If you have no control over the time format that the remote machine is sending, you can only try to extrapolate from the information that you do have, for instance, if the end time is lower than the start time, add one hour. This again introduces ambiguity if the job took longer than one hour, but at least time won't move backwards.
Time change appears twice a year - why should you bother? Anyway, can't you change the time format to include the time change event? Or check if job is done during time change by comparing to some fixed time and date at which time change appears?
Get the local time in UTC at the start and end of the remote job. Get the remote job time and covert to UTC at the start and end of the job. Convert the collection "historic" times to GMT/UTC as stated in your original post. Keep this data together in a struct or class and give additional start end times a clear name like LocalDLSValidation etc
We must now checkfor following scenarios:
1. Start and end time delta between Local and Remote is within allowed threshold(50mins?)

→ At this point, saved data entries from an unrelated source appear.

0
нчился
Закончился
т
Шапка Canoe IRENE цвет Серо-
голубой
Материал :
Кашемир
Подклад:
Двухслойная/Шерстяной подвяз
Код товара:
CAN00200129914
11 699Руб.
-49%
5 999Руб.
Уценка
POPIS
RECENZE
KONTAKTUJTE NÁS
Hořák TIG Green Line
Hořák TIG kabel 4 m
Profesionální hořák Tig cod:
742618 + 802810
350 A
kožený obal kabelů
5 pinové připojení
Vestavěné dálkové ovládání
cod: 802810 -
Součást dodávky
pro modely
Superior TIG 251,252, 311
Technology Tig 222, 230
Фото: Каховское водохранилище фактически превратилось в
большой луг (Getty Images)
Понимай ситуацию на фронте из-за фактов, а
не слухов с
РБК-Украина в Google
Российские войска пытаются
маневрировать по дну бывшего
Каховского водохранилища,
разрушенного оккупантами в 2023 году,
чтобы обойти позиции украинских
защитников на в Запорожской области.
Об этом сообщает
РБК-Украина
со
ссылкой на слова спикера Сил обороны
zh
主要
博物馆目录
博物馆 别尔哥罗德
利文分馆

This the gold case. No modification is required to our collection of historical times
2. Local start/end time and remote time delta is outside threshold.
This is the second simplest case. It means that we can + or - hour to our entire collection of times.
3.Local start time and remote time delta is within threshold. But end is outside.
This is our worst case scenario as it means change has occurred in the middle of our job. If the job lasts less than hour then it will be easy to see which times in our collection need to be + or - one hour.
If it is greater than 1 hour....mmmmm. This is where we run into problems.
4. Start time between local and remote is different but end time is different
According to use case in OP this should not occur.